O marco legal é, portanto, o momento da interposição, sendo este o elemento definidor da tempestividade do pagamento do preparo, sendo completamente irrelevante se o pagamento foi realizado dias, horas ou minutos antes da interposição do recurso, bastando que seja possível a comprovação no momento da interposição.

De qualquer sorte, alerto ao colegas – principalmente àqueles que advogam em processos que estejam com muita pressa – que este isolado precedente pode vir a ser evocado.

6 comments to Preparo Quando o Prazo é Em Dobro

  • Esse é o tipo do precedente (do STJ) que parece haver sido criado ESPECIFICAMENTE para prejudicar alguém. Agora eu fiquei curioso e, em razão disso, gostaria de investigar o caso. Tu podes mencionar o número do precedente (REsp, AG, AgRg, etc …)?

  • Ricardo Adv

    Marcelo,
    Com certeza.

  • Ney Bastos

    Caro Marcelo,

    Se vc ficou furioso imagine eu. Trata-se do Resp 69316/MS.

    Abraço

  • Rapaz … li o inteiro teor do acórdão.
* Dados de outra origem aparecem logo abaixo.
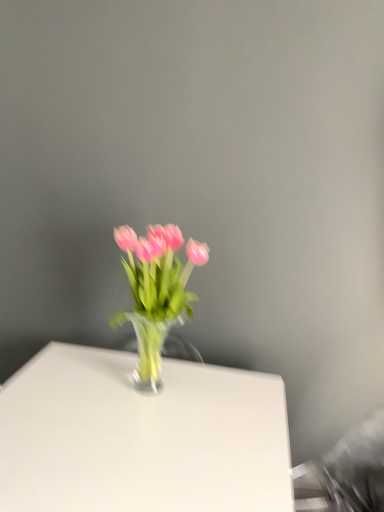
The width and height of the screenshot is (384, 512). What are the coordinates of `vacant area that lies to the right of pink glass vase at center` in the screenshot? It's located at (232, 399).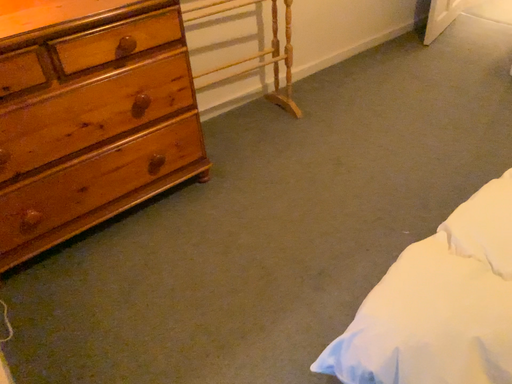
Trata-se da decisão mais infeliz que já tive a oportunidade de ler.

  • Fernando Todeschini

    Só tenho uma palavra pra isso, ABSURDO! É cediço que o preparo deve ser COMPROVADO NO ATO DA INTERPOSIÇÃO. Ora, se a parte tem o prazo dobrado para recorrer, o preparo deve ser comprovado no nomento da interposição do recurso. Sim, eu sei que estou sendo repetitivo, mas é tão óbvio que fico assustado com coisa assim… Como professor de recursos cíveis fico assustado com isso, porque logo algum aluno vai ver isso e pensar que ensinei errado.
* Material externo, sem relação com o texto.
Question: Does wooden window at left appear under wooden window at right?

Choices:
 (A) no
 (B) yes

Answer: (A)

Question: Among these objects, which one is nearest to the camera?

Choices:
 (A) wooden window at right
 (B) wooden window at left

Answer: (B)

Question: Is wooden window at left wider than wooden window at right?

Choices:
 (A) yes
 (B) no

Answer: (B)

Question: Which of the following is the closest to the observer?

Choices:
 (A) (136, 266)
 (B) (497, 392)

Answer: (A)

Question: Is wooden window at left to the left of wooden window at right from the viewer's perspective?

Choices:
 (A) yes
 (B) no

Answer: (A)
  • Daniel Fábio Jacob Nogueira

    Grande Todeschini! Bem-vindo ao bLex, meu irmão. De fato, todo mundo que lê o código de processo civil fica perplexo com esse precedente maluco. Mas como de todo limão que a vida serve, devemos tentar extrair uma limonada, a tal decisão iniciou uma discussão interna no escritório que deve render alguns frutos, que logo, logo debateremos aqui no bLex.